As we emerge from the Covid panic phase, you might think that the situation bears an increasing resemblance to the slow motion crises of the 1970s and 80s.
Recall the political economy big picture. The old system had had a good run. Patterns were familiar and tools had developed to manage political pressures – a nudge here, a subsidy there, a few more jobs in state forests or on the railways, an occasional long-term policy artfully planted and left to mature.
But as growth slowed, economic pressures built and became unmanageable in the old framework. Political confusion ensued: the slogans stopped working because the voters’ demands couldn’t be reconciled.
This suggests we need to figure out what people expect of government as a result of the Covid crisis – and how that might be orchestrated and channelled through the voting system.
One imagines that at best people would like Covid to go away and for things to go back to normal (for true believers, with a bonus of the nation being rededicated to some higher purpose). NZ’s election may be a test of the credibility of this proposition. A severe case of buyers’ regret seems possible.
Failing a return to normality, the natural preference is to want the impacts of change to be minimised (for everyone ideally, but most particularly for oneself). This is tricky.
Because, first of all, adaptation is a process of informed trial and error. While in historical terms things seem to be going quite fast and hopefully, it’s still a messy process. Countries like South Korea and Germany suggest that rigorous testing and tracing can be effective at suppression; Sweden shows that governments can develop stable and long-term policies which reinforce natural social behaviour and try to avoid excessive impact on liberties and livelihoods.
Secondly, as governments make it up as they go along, they still need to confront some potentially enormous social and economic trade-offs. These look impossible to reconcile under the old rules because, at this stage, many, perhaps most, folk reckon that they deserve to be made good (and some are even optimistic enough to believe they deserve a pay rise).
Which looks impossible because the response to Covid – both public and private – has cut a swathe through the economy. Borrowing is a stopgap. And while Western countries look creditworthy for some years, in the end, as the Greeks discovered, debt just gives you more time to deal (or not) with the underlying problems.
What else have governments got to play with?
- Sure, taxes can be raised. However, fifty years of public policy shows how limited and unpopular this option has been.
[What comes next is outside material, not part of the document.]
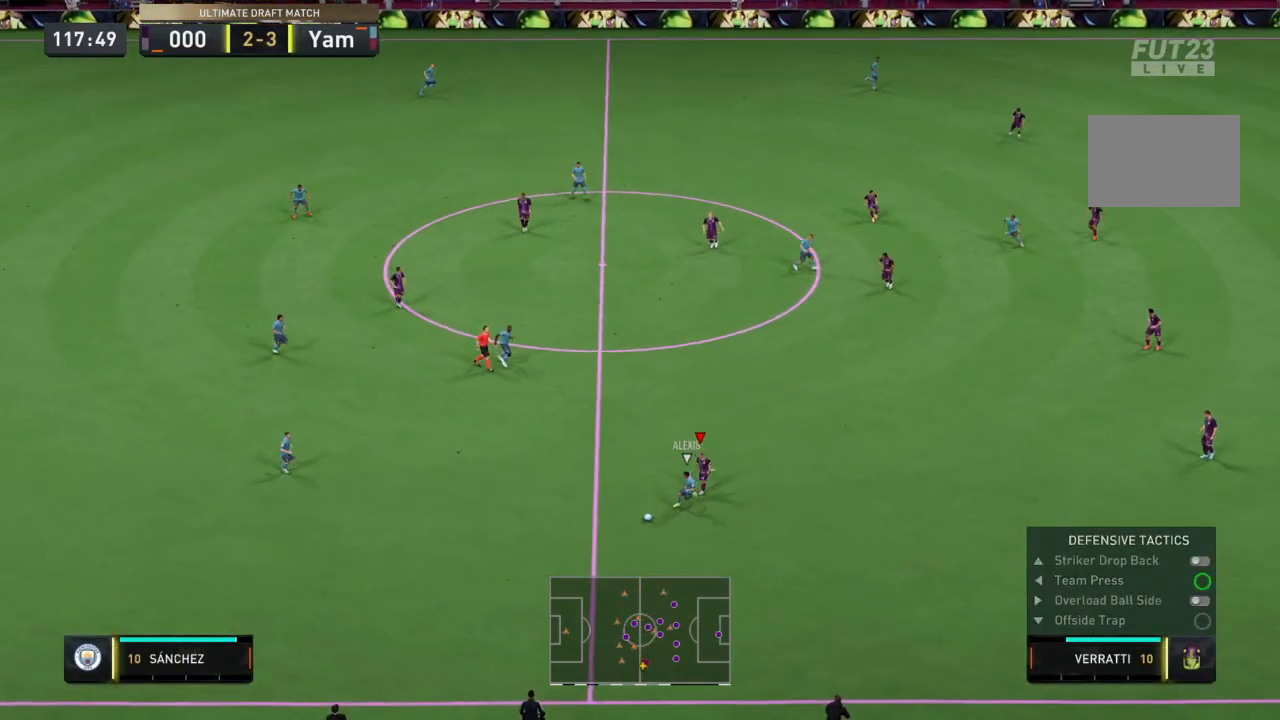
{"buttons": ["R2"], "left_stick": "down-left", "right_stick": "center", "events": []}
In a mobile world there is not much scope to raise the already-high yield from the richest, so it is the unlucky middle which is most likely to have its burden-bearing capacity tested.
- Government expenditure – which has not been under really serious pressure in recent decades – can be cut. The trick for governments is to find ways of making it seem inevitable while still keeping their coalition together.
- The – often neglected – third element is regulatory spending. At the end of the last century, Western government learned the limitations of state ownership and direct taxes as social tools, and substituted a public-private regulatory partnership across a swathe of areas. Consumer choice and innovation was increasingly constrained or state directed in areas as diverse as banking, land use and building, energy, waste disposal and transport. Government now will have to choose whether to do more of this (to achieve goals unaffordable through direct spending) or less (in order to give pinched consumers more choice on spending their own money).
Post-Covid does not feel like business as usual. For the last twenty years, economic growth has provided a rising tide, usually sufficient to make these trade-offs politically manageable. And there has been enough economic freedom for innovation to raise productivity and maintain economic growth.
The test now is whether governments’ responses to Covid leave space for even more innovation. That means not propping up too many uncompetitive firms and occupations but letting them go and giving industries which are trying new things and raising productivity room to expand (big tech, big agriculture, fracking and GM foods anyone?).
The early response is not encouraging. The pressure is on to maintain furlough and business support schemes despite warning signs of misdirection and fraud. Some jobs which would have been lost even without Covid have probably been put on costly life support. Britain’s Boris Johnson vows to convert the country’s homes to wind-generated electricity within a decade, while his Chancellor of the Exchequer is nervously contemplating how and when to start pumping out discouraging signals of forthcoming ‘hard choices’.
It feels like Winter is Coming – and not just in the Northern Hemisphere.